+++ MATERIAL FOR THIS EXERCISE +++
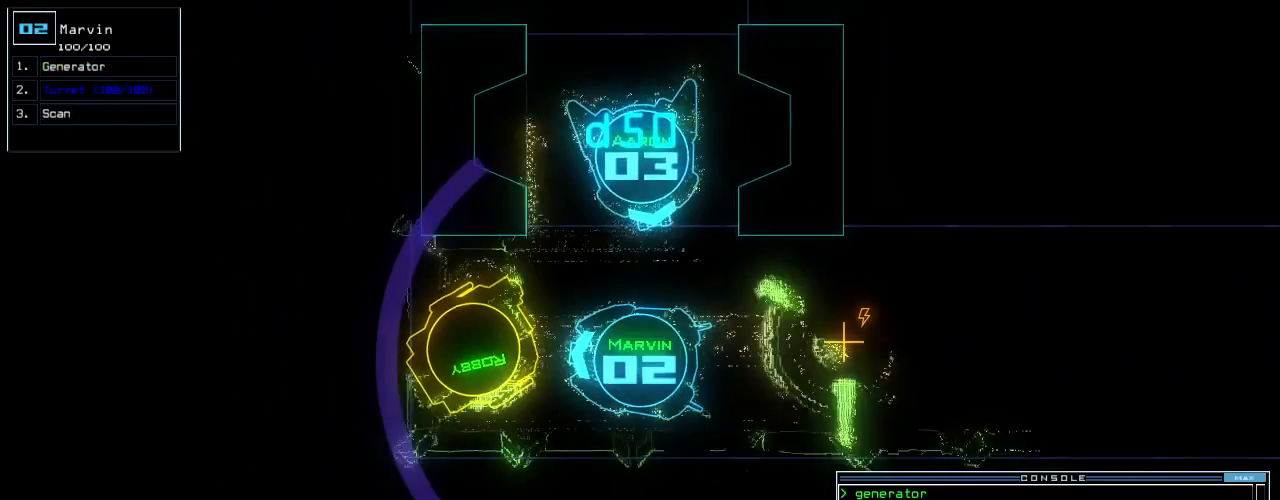
Gameplay with keyboard; each line is a JSON object with the keys held at the frame after it. "events" lists presses ("down") and releases ("up") of ".", "0", "1", "2", "3", "4", "5", "6", "7", "8", "9", "a", "b", "backspace", "c", "caps_lock", "comma", "ctrl_l", "ctrl_r", "d", "down", "e", "equals", "escape", "f", "f10", "g", "h", "i", "j", "k", "l", "left", "m", "minus", "n", "o", "p", "q", "quote", "r", "return", "right", "s", "semicolon", "shift_l", "shift_r", "space", "t", "tab", "tilde", "u", "up", "v", "w", "x", "y" and "z" between this image and that frame as [ms after this image, input, new state], when the widget could be followed in between. No other keys are recorded. Mouse input is not recorded. Not read: other_keys.
{"keys": ["down"], "events": [[280, "g", "down"], [340, "e", "down"], [360, "g", "up"], [440, "e", "up"]]}
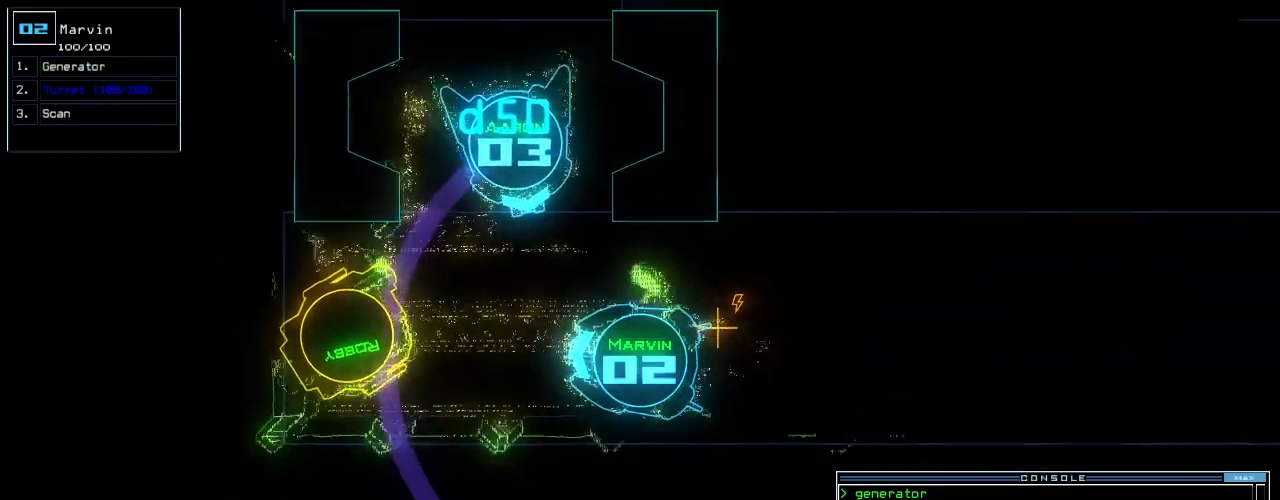
{"keys": ["t"], "events": [[20, "return", "down"], [60, "down", "up"], [100, "return", "up"], [160, "space", "down"], [260, "space", "up"], [480, "t", "down"]]}
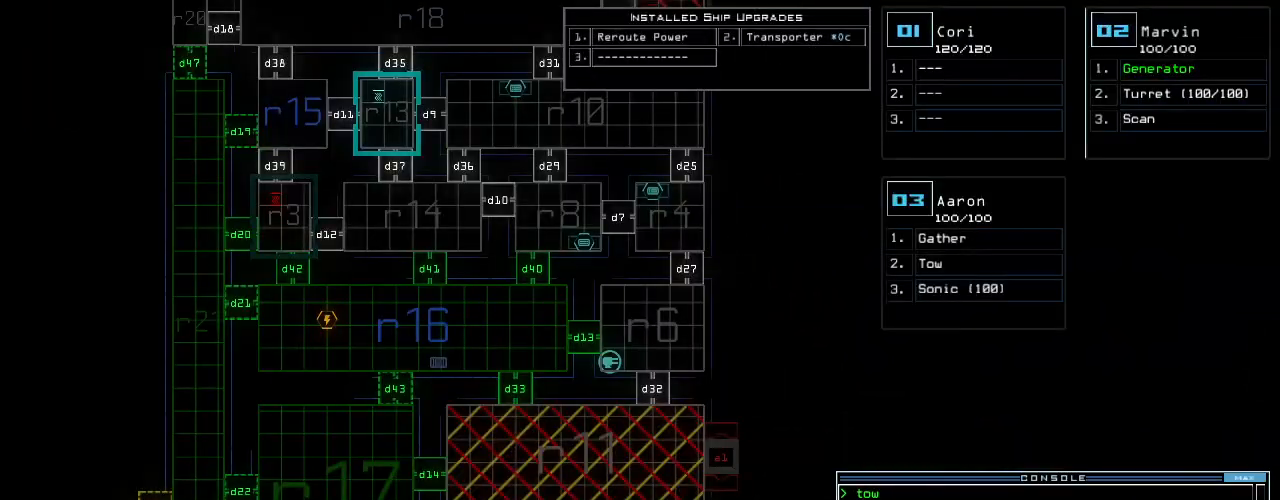
{"keys": []}
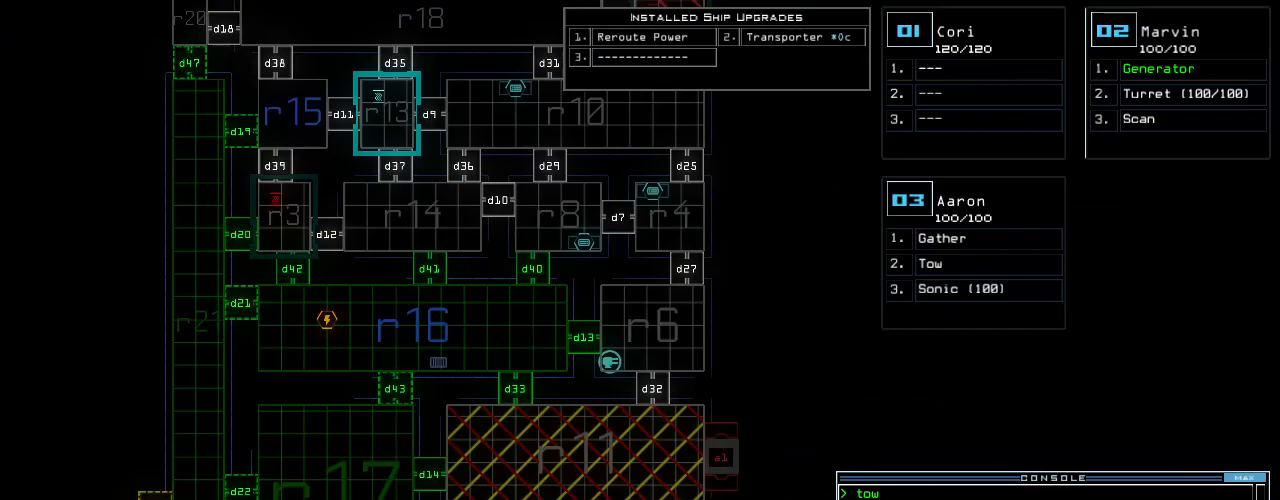
{"keys": ["6"], "events": [[60, "5", "down"], [120, "space", "down"], [160, "5", "up"], [240, "space", "up"], [460, "6", "down"]]}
+++
▶ _TASK ITEM_
Except for the pictures, copy the material above exactly.

▶ _RESPONSE TO THIS EXERCISE_
Gameplay with keyboard; each line is a JSON object with the keys held at the frame after it. "events" lists presses ("down") and releases ("up") of ".", "0", "1", "2", "3", "4", "5", "6", "7", "8", "9", "a", "b", "backspace", "c", "caps_lock", "comma", "ctrl_l", "ctrl_r", "d", "down", "e", "equals", "escape", "f", "f10", "g", "h", "i", "j", "k", "l", "left", "m", "minus", "n", "o", "p", "q", "quote", "r", "return", "right", "s", "semicolon", "shift_l", "shift_r", "space", "t", "tab", "tilde", "u", "up", "v", "w", "x", "y" and "z" between this image and that frame as [ms after this image, input, new state], when the widget could be followed in between. No other keys are recorded. Mouse input is not recorded. Not read: other_keys.
{"keys": ["down"], "events": [[280, "g", "down"], [340, "e", "down"], [360, "g", "up"], [440, "e", "up"]]}
{"keys": ["t"], "events": [[20, "return", "down"], [60, "down", "up"], [100, "return", "up"], [160, "space", "down"], [260, "space", "up"], [480, "t", "down"]]}
{"keys": []}
{"keys": ["6"], "events": [[60, "5", "down"], [120, "space", "down"], [160, "5", "up"], [240, "space", "up"], [460, "6", "down"]]}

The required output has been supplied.